Employers still could sponsor wellness programs that include health risk assessments or questionnaires but could flag the questions that are medical inquiries, Mathis said. Many of the questions on such assessments involve lifestyle inquiries that don't trigger the ADA, she said. The EEOC should say employers then must make clear an employee declining to answer the medical questions can't be financially penalized or otherwise disadvantaged regarding employee benefits, Mathis said.
The EEOC proposal does include “some small protections” for employees, such as the notice provision requiring employers to inform workers in advance what information is being sought and how it will be used and protected from disclosure, Mathis said.

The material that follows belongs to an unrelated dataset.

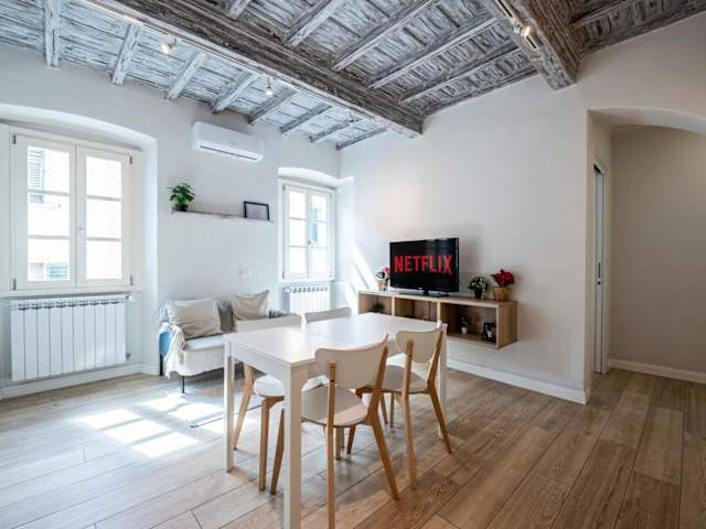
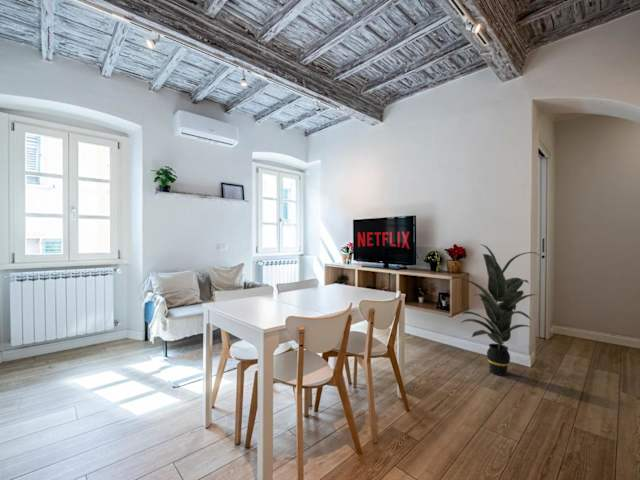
+ indoor plant [450,243,541,377]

But overall, the EEOC leaves employees faced with “a Hobson's choice” of surrendering their medical information or refusing and having to pay hundreds or even thousands of dollars in penalty, Mathis said. “That doesn't solve the problem” of the potential for coercive disclosure of information the ADA is meant to protect, she said.
The EEOC later this year plans to issue a proposed GINA rule regarding employer financial incentives for family members participating in wellness plans. Given the agency's ADA proposal, Mathis said she fears the EEOC is poised to redefine “voluntary” in the GINA context as well.